§ RECORDS SHOWN

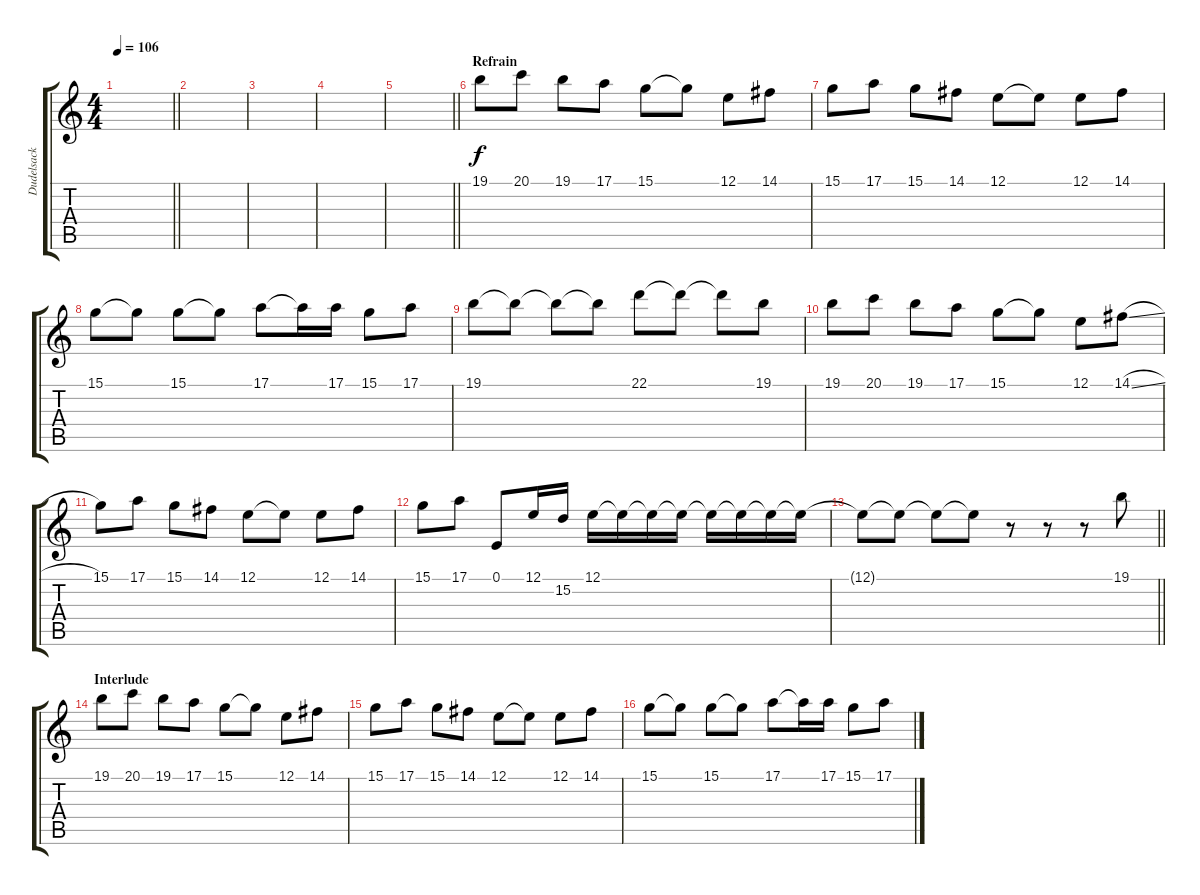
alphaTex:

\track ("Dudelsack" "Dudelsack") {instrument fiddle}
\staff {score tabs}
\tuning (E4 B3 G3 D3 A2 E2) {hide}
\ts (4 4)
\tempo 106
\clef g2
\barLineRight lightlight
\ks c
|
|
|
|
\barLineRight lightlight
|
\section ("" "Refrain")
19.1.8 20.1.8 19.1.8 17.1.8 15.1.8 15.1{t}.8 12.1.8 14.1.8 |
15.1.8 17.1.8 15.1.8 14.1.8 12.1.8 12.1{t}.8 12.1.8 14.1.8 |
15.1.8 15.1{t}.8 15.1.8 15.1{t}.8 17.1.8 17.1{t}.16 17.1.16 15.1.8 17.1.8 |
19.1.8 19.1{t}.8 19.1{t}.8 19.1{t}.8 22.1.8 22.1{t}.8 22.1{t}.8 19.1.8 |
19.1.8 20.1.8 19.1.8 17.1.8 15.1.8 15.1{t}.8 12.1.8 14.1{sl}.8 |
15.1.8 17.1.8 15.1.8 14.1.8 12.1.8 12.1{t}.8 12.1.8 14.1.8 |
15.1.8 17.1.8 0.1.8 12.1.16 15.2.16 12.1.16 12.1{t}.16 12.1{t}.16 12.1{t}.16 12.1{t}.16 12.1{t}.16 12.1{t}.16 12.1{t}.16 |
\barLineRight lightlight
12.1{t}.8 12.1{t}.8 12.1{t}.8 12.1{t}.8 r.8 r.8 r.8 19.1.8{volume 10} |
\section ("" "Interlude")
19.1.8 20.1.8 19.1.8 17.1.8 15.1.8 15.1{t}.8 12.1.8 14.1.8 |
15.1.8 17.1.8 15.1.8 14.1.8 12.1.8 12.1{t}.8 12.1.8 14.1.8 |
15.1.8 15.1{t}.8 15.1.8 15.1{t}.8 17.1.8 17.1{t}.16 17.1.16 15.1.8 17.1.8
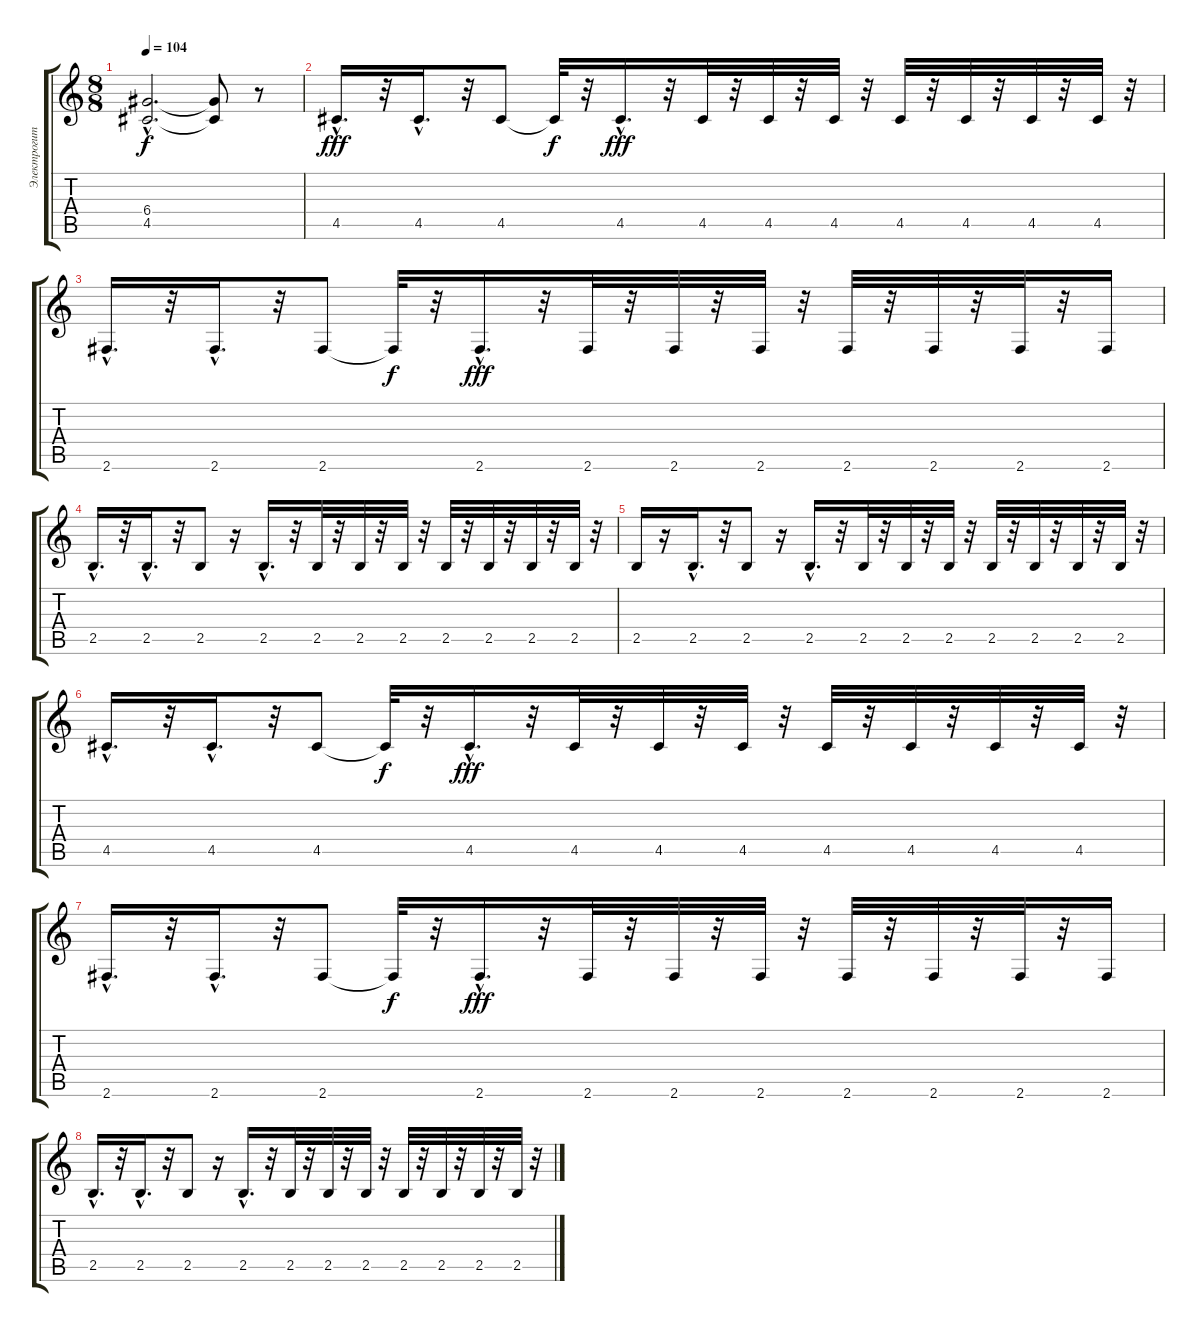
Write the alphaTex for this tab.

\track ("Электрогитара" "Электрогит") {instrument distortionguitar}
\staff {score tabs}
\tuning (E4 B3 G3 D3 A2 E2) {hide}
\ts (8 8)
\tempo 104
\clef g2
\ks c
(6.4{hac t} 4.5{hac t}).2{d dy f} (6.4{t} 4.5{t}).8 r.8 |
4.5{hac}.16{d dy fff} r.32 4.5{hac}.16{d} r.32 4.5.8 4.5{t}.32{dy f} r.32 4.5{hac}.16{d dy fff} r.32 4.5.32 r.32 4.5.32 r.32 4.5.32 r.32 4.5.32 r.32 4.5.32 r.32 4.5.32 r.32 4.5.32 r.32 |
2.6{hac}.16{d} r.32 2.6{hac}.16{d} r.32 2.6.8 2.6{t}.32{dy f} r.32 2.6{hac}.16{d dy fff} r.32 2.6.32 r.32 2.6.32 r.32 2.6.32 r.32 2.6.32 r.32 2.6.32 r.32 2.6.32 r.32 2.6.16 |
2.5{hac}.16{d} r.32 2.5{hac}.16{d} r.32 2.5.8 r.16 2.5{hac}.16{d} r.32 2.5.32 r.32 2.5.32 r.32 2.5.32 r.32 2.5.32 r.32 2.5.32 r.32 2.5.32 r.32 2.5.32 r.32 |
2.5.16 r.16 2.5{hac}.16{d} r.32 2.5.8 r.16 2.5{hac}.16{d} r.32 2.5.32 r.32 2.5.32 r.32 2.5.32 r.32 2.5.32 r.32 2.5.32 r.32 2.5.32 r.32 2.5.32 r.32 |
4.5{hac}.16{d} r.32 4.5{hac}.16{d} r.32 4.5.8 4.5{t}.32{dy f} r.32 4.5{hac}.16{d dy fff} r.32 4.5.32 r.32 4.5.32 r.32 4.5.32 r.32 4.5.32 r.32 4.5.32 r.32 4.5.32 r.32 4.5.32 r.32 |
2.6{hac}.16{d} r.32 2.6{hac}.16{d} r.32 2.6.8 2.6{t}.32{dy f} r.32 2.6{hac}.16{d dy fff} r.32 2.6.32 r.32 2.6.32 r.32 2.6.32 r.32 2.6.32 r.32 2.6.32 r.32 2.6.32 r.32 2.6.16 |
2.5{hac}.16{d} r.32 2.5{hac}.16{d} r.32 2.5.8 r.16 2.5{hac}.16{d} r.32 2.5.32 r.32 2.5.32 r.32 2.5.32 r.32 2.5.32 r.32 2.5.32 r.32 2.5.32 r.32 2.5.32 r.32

§ REQUIRED WORK
Copy every line of the listing above without changing a single character, and leave the pictures out of your copy.

§ EXERCISE RESPONSE
alphaTex:

\track ("Dudelsack" "Dudelsack") {instrument fiddle}
\staff {score tabs}
\tuning (E4 B3 G3 D3 A2 E2) {hide}
\ts (4 4)
\tempo 106
\clef g2
\barLineRight lightlight
\ks c
|
|
|
|
\barLineRight lightlight
|
\section ("" "Refrain")
19.1.8 20.1.8 19.1.8 17.1.8 15.1.8 15.1{t}.8 12.1.8 14.1.8 |
15.1.8 17.1.8 15.1.8 14.1.8 12.1.8 12.1{t}.8 12.1.8 14.1.8 |
15.1.8 15.1{t}.8 15.1.8 15.1{t}.8 17.1.8 17.1{t}.16 17.1.16 15.1.8 17.1.8 |
19.1.8 19.1{t}.8 19.1{t}.8 19.1{t}.8 22.1.8 22.1{t}.8 22.1{t}.8 19.1.8 |
19.1.8 20.1.8 19.1.8 17.1.8 15.1.8 15.1{t}.8 12.1.8 14.1{sl}.8 |
15.1.8 17.1.8 15.1.8 14.1.8 12.1.8 12.1{t}.8 12.1.8 14.1.8 |
15.1.8 17.1.8 0.1.8 12.1.16 15.2.16 12.1.16 12.1{t}.16 12.1{t}.16 12.1{t}.16 12.1{t}.16 12.1{t}.16 12.1{t}.16 12.1{t}.16 |
\barLineRight lightlight
12.1{t}.8 12.1{t}.8 12.1{t}.8 12.1{t}.8 r.8 r.8 r.8 19.1.8{volume 10} |
\section ("" "Interlude")
19.1.8 20.1.8 19.1.8 17.1.8 15.1.8 15.1{t}.8 12.1.8 14.1.8 |
15.1.8 17.1.8 15.1.8 14.1.8 12.1.8 12.1{t}.8 12.1.8 14.1.8 |
15.1.8 15.1{t}.8 15.1.8 15.1{t}.8 17.1.8 17.1{t}.16 17.1.16 15.1.8 17.1.8
Write the alphaTex for this tab.

\track ("Электрогитара" "Электрогит") {instrument distortionguitar}
\staff {score tabs}
\tuning (E4 B3 G3 D3 A2 E2) {hide}
\ts (8 8)
\tempo 104
\clef g2
\ks c
(6.4{hac t} 4.5{hac t}).2{d dy f} (6.4{t} 4.5{t}).8 r.8 |
4.5{hac}.16{d dy fff} r.32 4.5{hac}.16{d} r.32 4.5.8 4.5{t}.32{dy f} r.32 4.5{hac}.16{d dy fff} r.32 4.5.32 r.32 4.5.32 r.32 4.5.32 r.32 4.5.32 r.32 4.5.32 r.32 4.5.32 r.32 4.5.32 r.32 |
2.6{hac}.16{d} r.32 2.6{hac}.16{d} r.32 2.6.8 2.6{t}.32{dy f} r.32 2.6{hac}.16{d dy fff} r.32 2.6.32 r.32 2.6.32 r.32 2.6.32 r.32 2.6.32 r.32 2.6.32 r.32 2.6.32 r.32 2.6.16 |
2.5{hac}.16{d} r.32 2.5{hac}.16{d} r.32 2.5.8 r.16 2.5{hac}.16{d} r.32 2.5.32 r.32 2.5.32 r.32 2.5.32 r.32 2.5.32 r.32 2.5.32 r.32 2.5.32 r.32 2.5.32 r.32 |
2.5.16 r.16 2.5{hac}.16{d} r.32 2.5.8 r.16 2.5{hac}.16{d} r.32 2.5.32 r.32 2.5.32 r.32 2.5.32 r.32 2.5.32 r.32 2.5.32 r.32 2.5.32 r.32 2.5.32 r.32 |
4.5{hac}.16{d} r.32 4.5{hac}.16{d} r.32 4.5.8 4.5{t}.32{dy f} r.32 4.5{hac}.16{d dy fff} r.32 4.5.32 r.32 4.5.32 r.32 4.5.32 r.32 4.5.32 r.32 4.5.32 r.32 4.5.32 r.32 4.5.32 r.32 |
2.6{hac}.16{d} r.32 2.6{hac}.16{d} r.32 2.6.8 2.6{t}.32{dy f} r.32 2.6{hac}.16{d dy fff} r.32 2.6.32 r.32 2.6.32 r.32 2.6.32 r.32 2.6.32 r.32 2.6.32 r.32 2.6.32 r.32 2.6.16 |
2.5{hac}.16{d} r.32 2.5{hac}.16{d} r.32 2.5.8 r.16 2.5{hac}.16{d} r.32 2.5.32 r.32 2.5.32 r.32 2.5.32 r.32 2.5.32 r.32 2.5.32 r.32 2.5.32 r.32 2.5.32 r.32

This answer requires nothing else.